So what's all the fuss about then????

The images are just photos of everyday objects like kitchen paper, bread rolls and nutty chocolate bars etc.. Surely it's not possible for your wife to take offence at those? She's in trouble every time she goes into the kitchen if she does. 8O

So your wife must have been offended by the words . . . which you now tell us _"all sound fine to you"_!! (I can't quite understand the necessity for copying them all out again (incorrectly!), but will have to let that pass.)

Make up your mind for goodness sake. Who was offended, you or her? What were you offended by?? If it wasn't the words (as you say) and it can't have been the pictures, there are no obvious alternatives!!!!

Well, there is one, but we'll come to that later. :twisted:


----------



## timbop37

[/quote]but Tim, there's cock-a-leekie soup, what's in that??? 8)  :wink:[/quote]

Oh dear, mike, I think I have actually had that.

Tim


----------



## baldlygo

*All in the mind*

If you found the above offensive don't >> Look Here <<

Paul


----------



## ksebruce

*Re: All in the mind*



baldlygo said:


> If you found the above offensive don't >> Look Here <<
> 
> Paul


Many a true word. I like it.


----------



## Motorhomersimpson

*Re: All in the mind*



baldlygo said:


> If you found the above offensive don't >> Look Here <<Paul


 :lol: :lol: :lol:

MHS...Rob


----------



## 98212

On a similar note to this, not sure if you have seen http://www.engrish.com/

Disclaimer:
If you are easily offended by anything then maybe visiting the above link would not be advisable. The value of stocks & shares can go down as well as up, your home may be at risk if you do not keep up repayments, not a guarantee, terms and conditions appy, you have to be this tall to read this link.

Provided material:
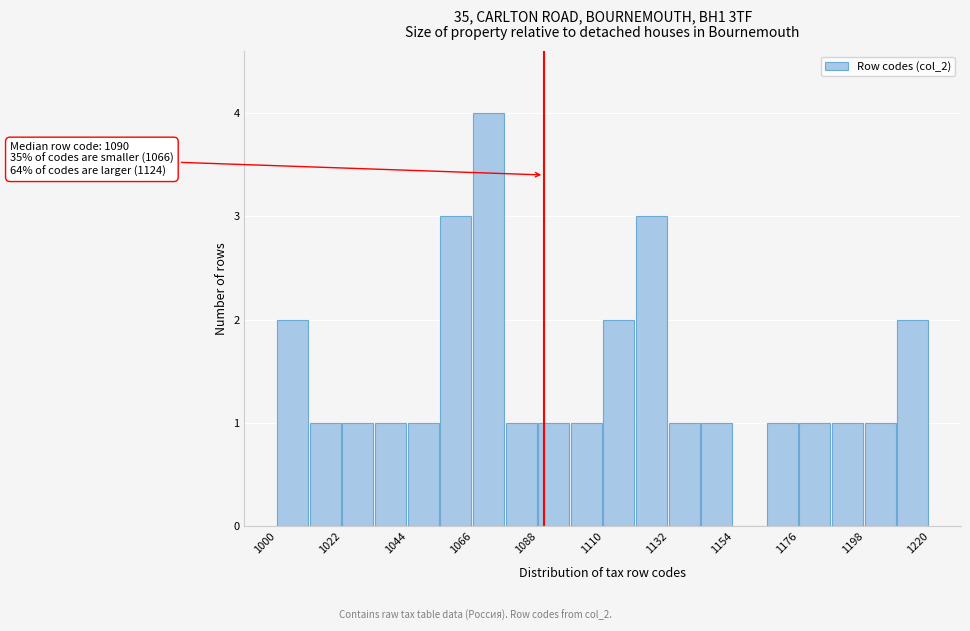

Read against the x-axis, roughly where is the centre of the tallest bar?

1070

Assigned task A: In the forum thread, which website does 98212 link to?
Assigned task B: Which usernames appear as post headers in the forum thread? List all of them.
Assigned task C: Carry on the forum thread from its final post.

Exercise result A: http://www.engrish.com/

Exercise result B: timbop37, baldlygo, ksebruce, Motorhomersimpson, 98212

Exercise result C:
----------



## Pickled_Pig

Zebuk said:


> I didnt, she does use the computer and doesnt need permission from me.


Why isn't she making the complaint, then?

No more offensive than mainstream TV and amusing.


----------



## asprn

Zebuk said:


> I moved on after the first post but im glad you have seen what I saw


You're glad that you think I saw *Naughty Bits*? Now you're starting to sound like my kinda guy.... 



Zebuk said:


> Tell you what I will put one of my jokes and TRIVIA on for approval yea


If you like - your tenner's as good as anyone else's. Have you always had a need for approval? Why not put one of your jokes or trivia on simply for a laugh? That's what this section's for. 



Zebuk said:


> No need to reply as I have finished with this thread unless of course you want to continue it?


Cool. I'm always happy to chew the fat... EEK! - I JUST HAD A PICTURE OF SOMEONE PHYSICALLY CHEWING SOMEONE'S FAT STOMACH!! Wow - I see what you mean - start to look at stuff like this seriously, and it does get to you. Quick - innuendo - think of some innuendo......

Hey - it's only toilet humour - it may smell a little, but it doesn't bite.... :badairday:

Dougie.


----------



## patman

I was sat in a hotel in Tunisia with a chap in a wheel chair when the waiter walked past him, patted him on the head and said "fartarse". Some people may faint at this insult but we had a good laugh as it is the arabic word for baldness. Best hotel I've ever stayed at.
Regards Patman


----------



## patman

If it's you who is upset by this thread is it a case of Zebuk stops here?


----------



## timbop37

just depends where you come from. In "married......with children" Al bundy's wife came from W*@ker County.

Tim


----------



## asprn

patman said:


> If it's you who is upset by this thread is it a case of Zebuk stops here?


That was very good.

Dougie.


----------



## patman

asprn said:


> patman said:
> 
> 
> 
> If it's you who is upset by this thread is it a case of Zebuk stops here?
> 
> 
> 
> That was very good.
> 
> Dougie.
Click to expand...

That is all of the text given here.